Ex-Dundalk FC exec wins almost €17k for unfair dismissal

ex-dundalk-fc-exec-wins-almost-e17k-for-unfair-dismissal

A football club executive who ended up working shifts in a factory after being “very publicly” dismissed last year has won nearly €17,000 in compensation.

Martin Connolly told the Workplace Relations Commission (WRC) earlier this year that he had his last day at work at Dundalk Town FC on 26 February 2024, when its then-owner Brian Ainscough told him: “Do what you have to do and leave. I will honour what is in your contract.”

“I sorted out a few things in my office, contacted a few people, and I was gone in a few hours,” Mr Connolly had said.

The main issue in dispute at the hearing was the extent to which the club could be held liable for Mr Connolly’s losses should the WRC rule in his favour.

The tribunal has now awarded him €16,667 under the Unfair Dismissals Act 1977. The award is based on a period of four months that Mr Connolly was out of work after the club stopped paying him in May 2024. The tribunal heard Mr Connolly was earning €50,000 a year as chief operating officer at Oriel Park.

The club’s barrister, Cillian McGovern BL, told the tribunal at a hearing in January that he didn’t think Mr Connolly had made a “material contribution to his own dismissal”.

“He was given three months’ notice by the former owner. Thereafter he went home. He was paid for that. On 22 May [2024] the employment was effectively ended,” counsel said.

Under questioning, Mr Connolly said he did not return to the club after February 2024 and was “unemployed, just at home”. He said he contacted his solicitor when his salary payments stopped in May 2024.

Mr McGovern put it to him that there was a clause allowing for three months’ pay in lieu of notice. Mr Connolly said: “I just contacted my solicitor and asked him for guidance. I do remember a clause in my contract about an 18-month payment.”

He said this was on the basis of a “mutually-agreed early exit”.

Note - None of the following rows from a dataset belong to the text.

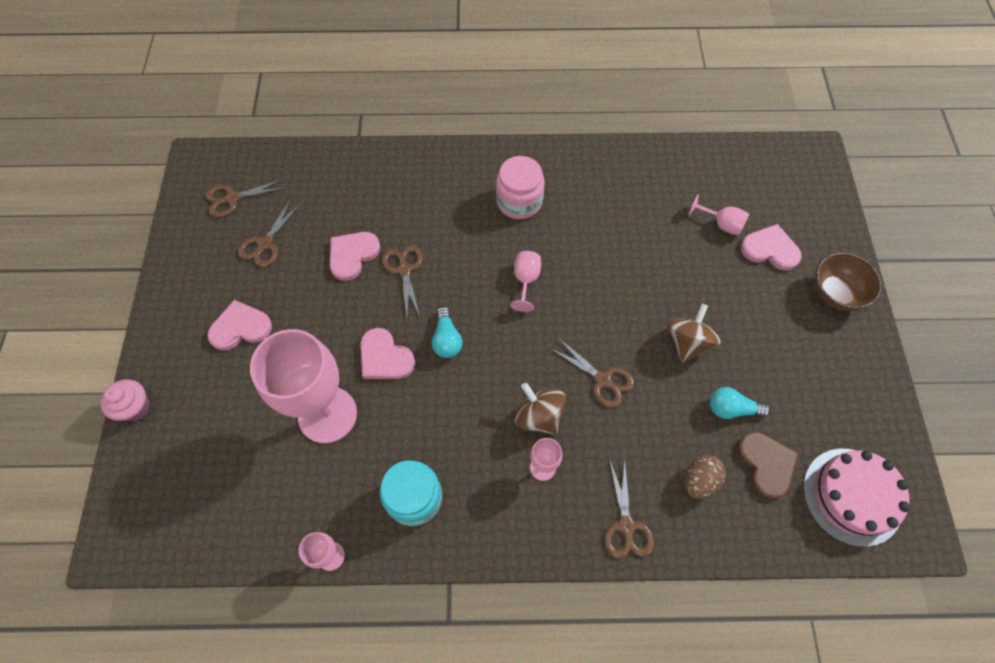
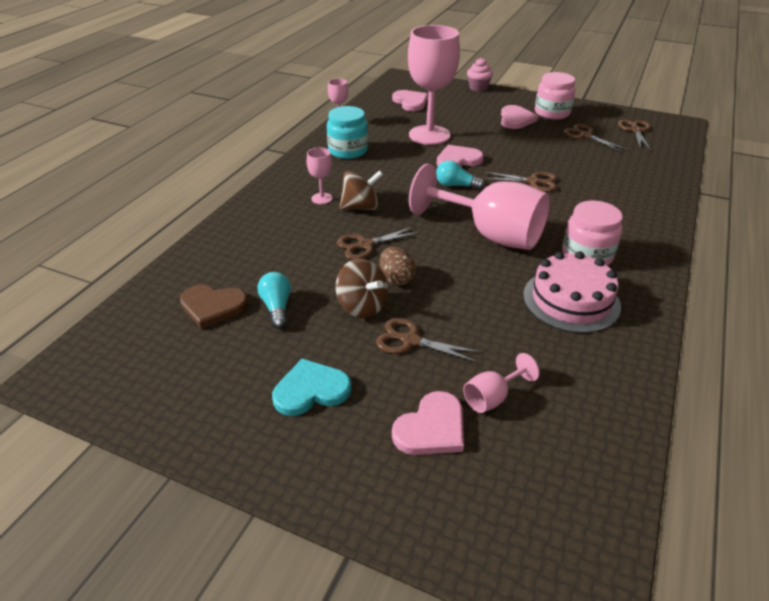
camera: 115 degrees right, 25 degrees down
pink heart [330,232,380,281] -> pink heart moved to [392,90,428,111]
pink goblet [510,251,541,312] -> pink goblet [409,164,550,250], size x2.32
brown scissors [605,458,654,559] -> brown scissors moved to [376,318,481,363]
brown egg [685,455,726,499] -> brown egg moved to [380,247,416,286]
turquoise light bulb [710,387,771,419] -> turquoise light bulb turned 45 degrees counterclockwise [258,272,291,329]
pink cake [803,449,910,547] -> pink cake moved to [523,251,621,333]
brown bowl [815,252,882,311] -> none
none -> turquoise heart [272,359,351,416]
none -> pink jar [535,72,576,120]

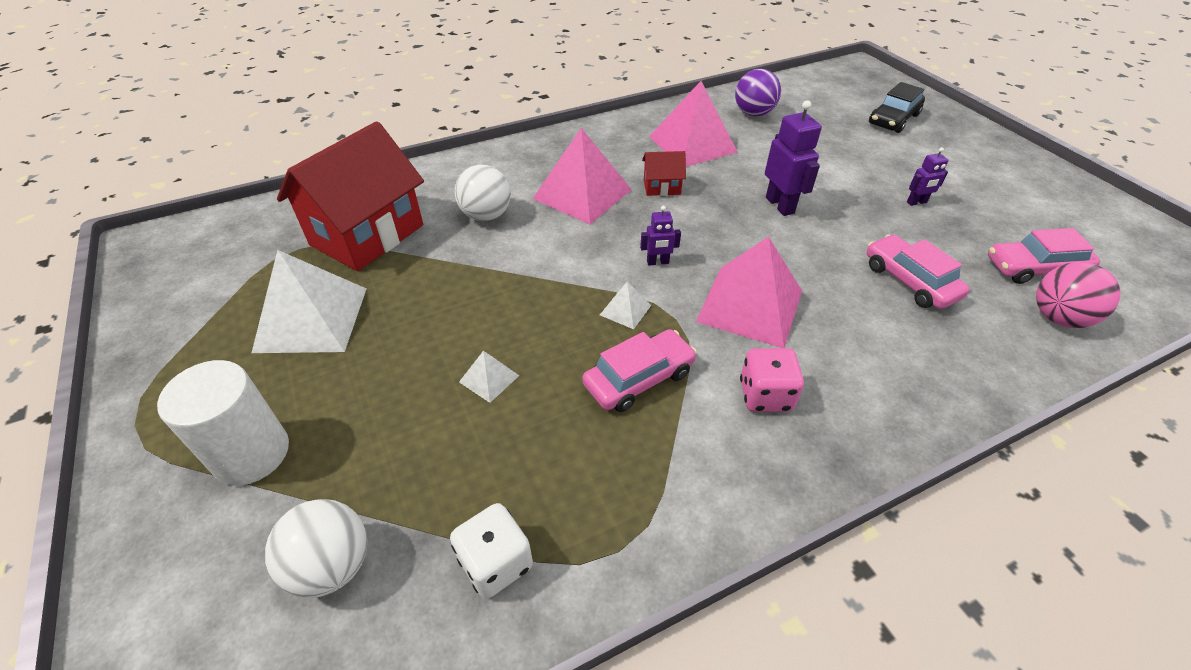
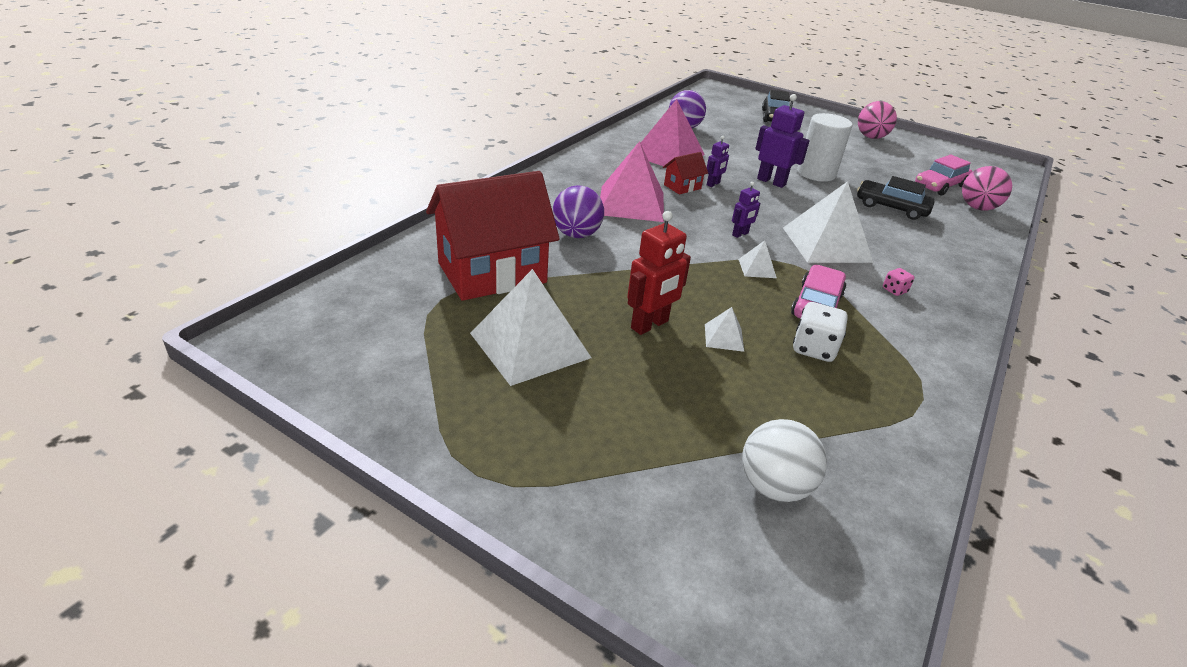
camera: 35 degrees left, 10 degrees down
white cylinder [157,360,289,485] -> white cylinder moved to [797,113,852,182]
red house [277,121,424,271] -> red house turned 60 degrees clockwise [426,171,560,301]
white dice [450,503,533,599] -> white dice moved to [793,302,848,362]
white ball [455,165,511,221] -> purple ball [552,186,604,238]
pink pyramid [696,237,802,348] -> white pyramid [783,181,873,263]
pink dice [740,348,804,412] -> pink dice [883,268,914,296], size x0.55
pink car [867,235,970,309] -> black car [857,176,934,220]
purple robot [907,147,948,206] -> purple robot moved to [707,136,729,187]
none -> red robot [627,211,691,335]
none -> pink ball [858,101,897,139]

Mr McGovern said it was accepted that Mr Connolly was not notified in writing of his dismissal, but his contract referred to payment in lieu of notice and this is what Mr Ainscough had done.

“I wasn’t aware of anything. It wasn’t explained to me why. The conversation was very brief, and shortly after that I contacted my solicitor to find out where I stood and what the situation was,” he said.

“Did you understand the club was in extreme financial difficulty,” Mr McGovern asked.

“I didn’t, because Mr Ainscough and I, we never had that discussion. He had taken over the club the previous November, and it seemed to me he wasn’t fully aware of the situation,” Mr Connolly said.

“What was the situation,” counsel asked.

“He didn’t do any due diligence. He took the club over, he spoke with the parties, he took it over very quickly,” Mr Connolly said.

Mr Connolly added when questioned that a company called Stat Sports had been the previous majority owner of Dundalk, with his brother a minority shareholder.

He said it was his “opinion” that Mr Ainscough had not done his “due diligence”.

“There was a lot of information that seemed to be new to him,” Mr Connolly said. He added later that a previous takeover process had taken 15 or 16 months due to the requirements of due diligence, but that Mr Ainscough had done a deal in two weeks.

Mr Connolly had applied for around six or seven jobs before taking a temporary position in a factory in Cabinteely in Dublin run by biopharmaceuticals company Amgen, in September 2024, His barrister Aaron Shearer BL said.

The factory job paid just under €43,000 a year and involved 12-hour shifts in a factory, the tribunal was told – and involved a commute of 90 minutes to two hours.

In a closing submission, Mr Shearer said the dismissal was “accepted to have been unfair” and that his client was in a position to claim for four months’ loss of salary from the COO job at €50,000 per annum, along with an ongoing loss after taking up the Amgen role.

He said that in setting the award, the WRC would have to take into account the “damage” to his client’s reputation and ability to find work and switch jobs caused by being “very publicly dismissed by a very public employer”.

In her decision, published today, adjudicator Kara Turner wrote that she was satisfied Mr Connolly’s termination “was an unfair dismissal”.

There were no substantial grounds established by the employer for the termination and “no conduct on the complainant’s part, or any other issue put before me, that warranted termination of the complainant’s employment in the manner it occurred”, she wrote.

“I consider compensation in the sum of €16,667 for financial loss attributable to the complainant’s unfair dismissal to be just and equitable having regard to all the circumstances,” Ms Turner wrote.

This was on the basis that Mr Connolly had failed to provide documentary evidence of reasonable efforts to mitigate financial loss from June to August 2024. He had provided documentary evidence of job applications between March and May 2024, the adjudicator noted.

Mr McGovern was instructed by David Lane of McGroddy Brennan Solicitors for the club. Mr Connolly’s barrister, Mr Shearer, was instructed by Ahern and McDonnell LLP in the matter.